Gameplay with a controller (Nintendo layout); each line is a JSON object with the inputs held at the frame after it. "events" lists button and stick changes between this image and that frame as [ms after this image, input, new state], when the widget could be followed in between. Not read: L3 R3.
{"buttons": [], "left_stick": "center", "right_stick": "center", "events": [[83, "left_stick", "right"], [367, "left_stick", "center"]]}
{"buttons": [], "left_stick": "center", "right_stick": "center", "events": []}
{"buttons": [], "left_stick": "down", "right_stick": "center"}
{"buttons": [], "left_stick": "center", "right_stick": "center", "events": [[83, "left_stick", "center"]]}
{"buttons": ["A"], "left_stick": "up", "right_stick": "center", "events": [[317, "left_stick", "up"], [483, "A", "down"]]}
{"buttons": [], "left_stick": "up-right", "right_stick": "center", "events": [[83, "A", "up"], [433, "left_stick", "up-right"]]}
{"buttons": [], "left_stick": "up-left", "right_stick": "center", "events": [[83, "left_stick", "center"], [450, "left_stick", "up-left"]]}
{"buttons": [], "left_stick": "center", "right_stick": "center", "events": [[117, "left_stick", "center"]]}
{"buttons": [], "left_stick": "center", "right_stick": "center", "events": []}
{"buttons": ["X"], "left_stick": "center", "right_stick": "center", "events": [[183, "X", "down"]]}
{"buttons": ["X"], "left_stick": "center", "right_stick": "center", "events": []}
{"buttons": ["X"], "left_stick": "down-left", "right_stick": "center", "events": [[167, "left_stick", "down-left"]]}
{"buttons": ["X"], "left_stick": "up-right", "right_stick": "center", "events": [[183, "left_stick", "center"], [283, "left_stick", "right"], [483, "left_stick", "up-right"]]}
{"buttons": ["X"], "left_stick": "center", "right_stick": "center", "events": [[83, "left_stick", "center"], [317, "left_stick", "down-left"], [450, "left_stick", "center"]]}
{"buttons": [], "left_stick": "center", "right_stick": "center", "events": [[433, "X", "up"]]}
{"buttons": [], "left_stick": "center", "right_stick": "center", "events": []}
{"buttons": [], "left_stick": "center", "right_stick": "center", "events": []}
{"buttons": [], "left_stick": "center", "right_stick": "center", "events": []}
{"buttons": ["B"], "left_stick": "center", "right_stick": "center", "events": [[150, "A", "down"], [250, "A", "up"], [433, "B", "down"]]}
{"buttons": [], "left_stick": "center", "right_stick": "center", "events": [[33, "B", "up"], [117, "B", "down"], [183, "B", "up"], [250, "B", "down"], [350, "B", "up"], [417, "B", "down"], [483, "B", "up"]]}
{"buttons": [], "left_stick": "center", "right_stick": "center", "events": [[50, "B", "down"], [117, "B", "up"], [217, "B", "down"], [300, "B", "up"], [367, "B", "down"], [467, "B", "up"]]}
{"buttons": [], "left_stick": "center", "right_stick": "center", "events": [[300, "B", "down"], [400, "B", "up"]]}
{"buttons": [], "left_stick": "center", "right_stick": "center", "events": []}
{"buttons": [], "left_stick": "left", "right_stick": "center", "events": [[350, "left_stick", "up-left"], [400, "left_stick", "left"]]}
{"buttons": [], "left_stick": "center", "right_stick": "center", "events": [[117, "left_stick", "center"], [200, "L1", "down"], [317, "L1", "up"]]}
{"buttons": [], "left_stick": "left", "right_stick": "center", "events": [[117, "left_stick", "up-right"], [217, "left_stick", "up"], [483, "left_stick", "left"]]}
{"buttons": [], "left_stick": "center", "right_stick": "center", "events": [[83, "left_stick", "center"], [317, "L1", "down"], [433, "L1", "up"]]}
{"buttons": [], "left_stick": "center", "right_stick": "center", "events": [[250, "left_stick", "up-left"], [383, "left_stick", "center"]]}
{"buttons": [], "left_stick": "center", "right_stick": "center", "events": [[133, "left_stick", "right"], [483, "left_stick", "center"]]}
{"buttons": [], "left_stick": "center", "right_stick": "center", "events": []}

*-*-*

## Goal of the exercise
Every entry is to be printed exactly as given.

## Exercise solution
Gameplay with a controller (Nintendo layout); each line is a JSON object with the inputs held at the frame after it. "events" lists button and stick changes between this image and that frame as [ms after this image, input, new state], when the widget could be followed in between. Not read: L3 R3.
{"buttons": [], "left_stick": "center", "right_stick": "center", "events": [[83, "left_stick", "right"], [367, "left_stick", "center"]]}
{"buttons": [], "left_stick": "center", "right_stick": "center", "events": []}
{"buttons": [], "left_stick": "down", "right_stick": "center"}
{"buttons": [], "left_stick": "center", "right_stick": "center", "events": [[83, "left_stick", "center"]]}
{"buttons": ["A"], "left_stick": "up", "right_stick": "center", "events": [[317, "left_stick", "up"], [483, "A", "down"]]}
{"buttons": [], "left_stick": "up-right", "right_stick": "center", "events": [[83, "A", "up"], [433, "left_stick", "up-right"]]}
{"buttons": [], "left_stick": "up-left", "right_stick": "center", "events": [[83, "left_stick", "center"], [450, "left_stick", "up-left"]]}
{"buttons": [], "left_stick": "center", "right_stick": "center", "events": [[117, "left_stick", "center"]]}
{"buttons": [], "left_stick": "center", "right_stick": "center", "events": []}
{"buttons": ["X"], "left_stick": "center", "right_stick": "center", "events": [[183, "X", "down"]]}
{"buttons": ["X"], "left_stick": "center", "right_stick": "center", "events": []}
{"buttons": ["X"], "left_stick": "down-left", "right_stick": "center", "events": [[167, "left_stick", "down-left"]]}
{"buttons": ["X"], "left_stick": "up-right", "right_stick": "center", "events": [[183, "left_stick", "center"], [283, "left_stick", "right"], [483, "left_stick", "up-right"]]}
{"buttons": ["X"], "left_stick": "center", "right_stick": "center", "events": [[83, "left_stick", "center"], [317, "left_stick", "down-left"], [450, "left_stick", "center"]]}
{"buttons": [], "left_stick": "center", "right_stick": "center", "events": [[433, "X", "up"]]}
{"buttons": [], "left_stick": "center", "right_stick": "center", "events": []}
{"buttons": [], "left_stick": "center", "right_stick": "center", "events": []}
{"buttons": [], "left_stick": "center", "right_stick": "center", "events": []}
{"buttons": ["B"], "left_stick": "center", "right_stick": "center", "events": [[150, "A", "down"], [250, "A", "up"], [433, "B", "down"]]}
{"buttons": [], "left_stick": "center", "right_stick": "center", "events": [[33, "B", "up"], [117, "B", "down"], [183, "B", "up"], [250, "B", "down"], [350, "B", "up"], [417, "B", "down"], [483, "B", "up"]]}
{"buttons": [], "left_stick": "center", "right_stick": "center", "events": [[50, "B", "down"], [117, "B", "up"], [217, "B", "down"], [300, "B", "up"], [367, "B", "down"], [467, "B", "up"]]}
{"buttons": [], "left_stick": "center", "right_stick": "center", "events": [[300, "B", "down"], [400, "B", "up"]]}
{"buttons": [], "left_stick": "center", "right_stick": "center", "events": []}
{"buttons": [], "left_stick": "left", "right_stick": "center", "events": [[350, "left_stick", "up-left"], [400, "left_stick", "left"]]}
{"buttons": [], "left_stick": "center", "right_stick": "center", "events": [[117, "left_stick", "center"], [200, "L1", "down"], [317, "L1", "up"]]}
{"buttons": [], "left_stick": "left", "right_stick": "center", "events": [[117, "left_stick", "up-right"], [217, "left_stick", "up"], [483, "left_stick", "left"]]}
{"buttons": [], "left_stick": "center", "right_stick": "center", "events": [[83, "left_stick", "center"], [317, "L1", "down"], [433, "L1", "up"]]}
{"buttons": [], "left_stick": "center", "right_stick": "center", "events": [[250, "left_stick", "up-left"], [383, "left_stick", "center"]]}
{"buttons": [], "left_stick": "center", "right_stick": "center", "events": [[133, "left_stick", "right"], [483, "left_stick", "center"]]}
{"buttons": [], "left_stick": "center", "right_stick": "center", "events": []}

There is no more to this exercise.